I stared at him, my pulse hammering in my ears.
There it was. The real reason for all of this.
"You son of a bitch," I whispered.
His lips twitched. "We’re married now, princess. You’ll have to come up with something more creative than that."
I wanted to hit him. I wanted to scream. But most of all, I wanted to run.
Because for the first time since this nightmare started, I realized something terrifying.
This wasn’t just a marriage.
It was a sentence—and I was the prisoner.
The silence stretched between us, thick and suffocating. I sat frozen in the passenger seat, my fingers curled so tightly around the fabric of my dress that my knuckles ached. Dante, of course, was the picture of calm—one hand still resting lazily on the steering wheel, the other draped over the gear shift like he had all the time in the world.
Like he hadn’t just ripped my life out from under me and called it a wedding.
"You’re quiet," he observed, his voice smooth, almost amused. "Not having second thoughts already, are you?"
I turned my head slowly, my glare sharp enough to cut glass. "Oh, I don’t know, Dante. I think the second thoughts came somewhere between you blackmailing my father and shoving a wedding dress in my face."
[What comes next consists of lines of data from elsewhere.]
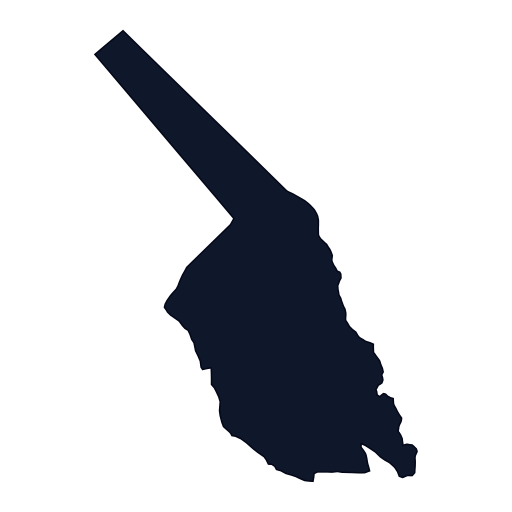 Homa Bay, Nyanza, Kenya
{"feature_id": "3690345B18622928067574", "entity_name": "Homa Bay", "entity_type": "district", "adm_level": 2, "iso_a3": "KEN", "parent_name": "Kenya", "parent_adm1": "Nyanza", "projection": "orthographic", "projection_center": [34.502, -0.52], "detail": "fine", "context": "isolated", "style": "filled", "palette": "ink", "viewbox_px": 512, "rotation_deg": 0, "n_neighbors": 0, "source": "geoboundaries", "source_scale": "gbopen_adm2", "svg_char_len": 3175}
<svg xmlns="http://www.w3.org/2000/svg" viewBox="0 0 512 512"><path d="M414.7,472.7L414.9,469.0L415.1,466.6L415.2,463.0L415.2,461.2L415.0,458.1L415.1,456.6L415.4,455.4L417.1,451.5L416.3,448.9L413.7,446.3L412.2,445.0L409.0,444.6L407.7,444.3L406.4,444.3L403.1,445.3L402.5,441.7L402.2,438.7L400.8,435.4L399.3,432.9L398.1,431.4L398.6,428.2L398.8,426.6L399.4,424.9L401.0,421.7L401.4,420.0L401.6,418.0L399.3,414.8L397.3,411.4L396.4,409.5L395.8,408.3L394.0,405.1L393.5,403.4L393.3,400.5L393.2,398.5L390.3,397.7L389.2,397.0L387.6,396.2L385.8,394.3L384.6,393.8L383.4,393.6L381.0,395.5L379.9,396.7L377.2,395.0L376.6,391.2L375.9,389.7L378.4,385.1L379.8,384.4L381.9,382.9L382.9,380.1L382.6,377.9L381.7,374.9L382.4,373.4L383.2,372.0L382.4,368.4L381.7,366.7L380.7,364.3L379.8,361.3L379.1,360.0L378.2,358.8L376.1,356.0L374.4,353.5L373.5,352.5L373.3,345.8L373.4,344.2L370.0,342.7L366.3,341.6L364.8,340.9L363.3,339.8L360.1,338.0L358.8,336.9L357.7,335.4L355.8,332.1L352.4,329.5L349.5,326.6L347.3,322.8L345.6,320.3L345.6,317.9L345.8,315.4L345.8,313.4L345.6,312.1L345.0,309.2L343.5,306.3L342.8,304.5L342.3,303.1L341.3,300.4L341.0,299.1L340.6,298.0L338.9,294.9L338.5,292.0L338.0,289.6L337.8,286.6L337.8,285.3L338.5,283.7L339.6,280.6L340.3,279.4L341.0,278.0L340.8,274.1L339.8,272.2L337.2,271.1L335.5,267.8L334.7,266.7L333.6,265.0L332.3,262.1L331.9,261.0L331.8,259.5L332.1,257.2L332.3,255.5L331.2,252.4L329.9,249.5L329.1,248.3L328.3,247.2L326.6,244.3L325.0,243.0L322.2,240.3L320.6,238.8L318.9,236.2L318.4,234.5L318.3,229.5L318.3,227.4L318.4,225.4L318.4,220.0L317.6,216.1L316.7,214.0L315.3,211.4L314.2,209.6L313.2,208.5L310.4,205.5L309.1,204.3L308.2,203.5L304.7,200.7L292.6,193.8L287.8,191.6L286.2,190.4L252.9,157.7L251.9,156.7L141.9,49.3L123.0,30.7L104.3,46.4L94.9,54.4L178.9,153.6L218.4,200.1L233.9,218.5L230.5,224.6L226.5,228.5L186.8,267.3L184.5,271.6L182.5,275.1L180.5,279.5L179.3,282.4L178.1,285.7L176.4,289.0L172.1,293.7L171.1,294.9L170.0,296.3L167.1,300.5L165.2,304.1L164.4,307.3L166.6,310.4L167.4,311.9L170.6,315.1L174.4,317.7L179.2,321.1L182.4,325.5L185.0,328.4L188.1,330.3L190.0,334.3L191.7,339.3L194.0,342.8L194.7,346.3L195.6,350.8L198.0,355.7L200.3,361.1L201.1,367.2L202.6,369.5L206.4,368.6L211.2,367.8L211.4,372.9L211.5,378.4L211.5,384.5L214.4,387.8L216.3,391.6L218.7,396.7L220.2,401.6L219.9,406.0L219.5,410.6L220.2,415.7L221.9,422.3L223.5,426.6L226.4,429.2L229.6,432.0L230.9,433.6L231.9,435.6L235.4,436.2L240.9,438.7L246.3,442.6L250.8,446.6L253.9,449.3L256.5,451.3L257.6,452.2L260.9,454.5L264.2,456.8L266.4,460.0L268.4,464.1L271.8,464.3L274.8,466.3L276.5,469.5L280.8,470.7L286.0,473.5L291.7,475.1L295.8,476.5L300.0,478.5L304.6,480.5L308.7,481.0L313.0,481.3L313.6,477.9L314.1,473.5L317.6,471.9L321.7,471.9L326.8,471.9L332.1,472.1L337.4,471.5L341.8,472.2L347.8,472.4L352.4,472.5L356.8,472.7L360.7,472.8L364.7,472.7L369.6,470.9L368.7,467.3L367.7,463.9L367.3,462.0L366.7,458.1L365.9,454.6L365.1,452.9L363.1,449.9L362.1,448.6L361.0,447.2L361.2,443.6L365.3,445.4L369.4,448.0L375.4,452.0L380.4,456.9L385.0,460.1L389.5,462.6L392.2,465.0L393.9,466.5L395.0,467.7L397.6,471.8L399.3,476.3L402.7,477.5L407.3,475.5L412.2,475.6L414.7,472.7Z" fill="#0f172a" stroke="#020617" stroke-width="1.5"/></svg>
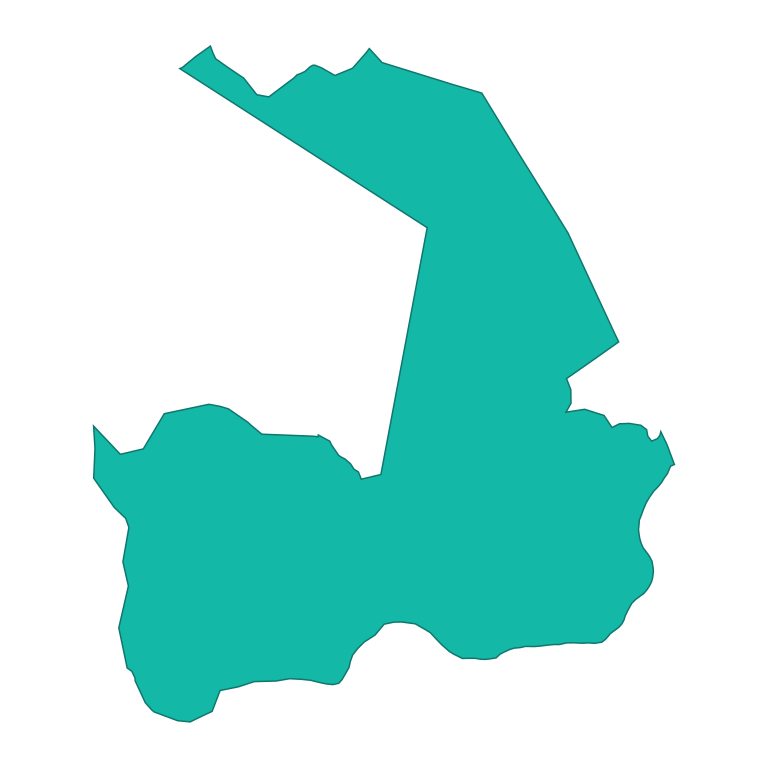 San Bartolomé Ayautla, Oaxaca, Mexico
{"feature_id": "50627088B49062393925558", "entity_name": "San Bartolomé Ayautla", "entity_type": "district", "adm_level": 2, "iso_a3": "MEX", "parent_name": "Mexico", "parent_adm1": "Oaxaca", "projection": "albers", "projection_center": [-96.67, 18.058], "detail": "fine", "context": "isolated", "style": "filled", "palette": "teal", "viewbox_px": 768, "rotation_deg": 0, "n_neighbors": 0, "source": "geoboundaries", "source_scale": "gbopen_adm2", "svg_char_len": 2477}
<svg xmlns="http://www.w3.org/2000/svg" viewBox="0 0 768 768"><path d="M190.1,721.9L202.8,715.7L212.1,711.4L220.1,690.5L238.4,686.8L254.3,681.6L276.2,681.0L289.6,678.7L301.3,679.3L310.8,680.3L318.7,682.3L326.3,683.9L332.8,684.6L338.7,683.3L342.0,679.7L349.0,667.6L350.3,661.6L352.6,655.1L358.0,648.2L364.4,641.9L375.1,635.0L384.1,624.2L394.1,622.1L401.8,622.0L415.2,623.8L422.9,628.2L430.3,632.6L436.1,638.9L441.7,644.7L449.4,651.5L452.0,653.1L453.4,654.0L456.9,655.7L462.4,658.5L467.1,658.3L474.9,658.3L480.7,659.2L485.0,659.4L489.8,658.9L496.1,657.9L499.9,654.3L503.6,652.3L509.7,649.5L514.4,648.1L520.1,647.6L525.6,646.4L531.6,646.5L535.0,646.5L539.7,646.1L547.9,645.1L554.4,644.5L559.6,644.5L566.5,642.9L573.7,642.8L581.9,643.2L588.9,642.9L594.6,643.3L601.8,642.2L605.4,639.4L608.0,636.5L610.0,633.9L612.9,631.7L616.3,629.2L619.0,627.1L622.1,623.6L624.1,619.7L625.2,615.8L626.5,613.3L627.4,611.3L629.4,607.6L631.7,603.4L635.6,599.5L640.4,595.9L643.9,593.4L646.9,589.8L649.1,586.5L651.4,582.2L652.7,577.3L652.9,575.4L653.4,571.7L653.2,568.5L652.0,561.3L650.8,558.9L648.9,555.5L643.0,547.5L641.1,543.2L639.7,538.2L639.1,534.6L638.5,529.6L639.0,524.9L639.3,520.2L641.4,515.0L643.4,509.4L646.1,503.0L649.5,497.2L653.8,491.1L658.1,486.7L661.4,482.7L664.2,478.1L667.5,473.5L670.5,466.2L674.4,464.5L667.0,444.6L660.8,431.7L659.9,435.4L657.4,438.7L651.6,441.1L647.8,436.2L646.6,429.6L640.9,425.3L629.3,423.4L619.5,423.8L612.0,427.5L604.1,415.5L584.7,409.3L566.0,412.2L571.0,403.3L570.8,389.7L566.5,378.6L590.0,362.2L618.7,341.9L614.7,333.6L568.1,233.2L553.9,210.1L517.8,152.1L511.6,141.9L481.8,93.1L452.0,84.3L411.8,71.8L382.1,62.6L369.3,48.6L365.9,53.1L352.5,68.3L334.9,75.5L321.6,67.9L314.9,65.2L313.1,65.2L310.3,66.6L307.5,69.2L304.9,71.5L300.7,73.5L297.1,74.8L293.7,78.2L288.0,82.4L268.8,96.9L256.8,94.7L243.7,78.1L227.8,67.4L215.6,58.7L212.9,52.9L210.4,46.1L195.6,56.6L182.5,67.4L179.8,68.6L427.2,227.7L418.9,271.8L380.9,474.5L361.3,479.2L358.4,472.0L354.0,469.2L350.5,463.8L344.8,458.9L342.1,457.6L338.7,455.4L335.2,450.3L331.3,444.6L329.8,441.2L318.3,435.0L318.0,436.8L312.9,436.2L261.8,434.2L250.3,424.6L247.9,422.3L228.5,408.9L220.2,406.4L208.9,404.3L164.3,413.7L143.3,448.9L120.3,454.3L93.6,426.1L95.0,448.5L93.7,478.2L114.3,507.5L125.7,518.4L128.9,527.4L122.9,561.8L128.4,586.0L118.8,627.9L127.2,668.0L131.9,671.4L135.0,678.0L135.1,680.7L145.3,702.7L151.6,709.8L154.1,711.9L158.1,713.4L177.6,720.7L190.1,721.9Z" fill="#14b8a6" stroke="#0f766e" stroke-width="1.5"/></svg>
His lips twitched, but he didn’t take the bait. "You could’ve said no."
I let out a sharp, humorless laugh. "Right. And then what? You’d have let me walk away? Somehow, I doubt that."
Dante didn’t answer. He didn’t need to. The truth was already there, sitting between us like an uninvited guest.
I was never walking away.
Not from this.
Not from him.
The weight of it settled over me, cold and final. I turned back toward the window, my reflection staring back at me in the glass—wide eyes, tense jaw, a woman who barely recognized herself anymore.
I swallowed hard. "So, what now?"
Dante shifted in his seat, finally reaching for the door handle. "Now," he said, stepping out of the car, "we go inside."
I didn’t move.
I couldn’t.
Because stepping out of this car meant stepping into a life I hadn’t chosen. A life that belonged to him now.
Dante didn’t wait for me. Of course, he didn’t. He rounded the front of the car with slow, measured steps, opening my door like he was doing me some grand favor.
I stared at him.
He stared back.
"Emilia," he murmured, his voice low, warning. "Don’t make me carry you."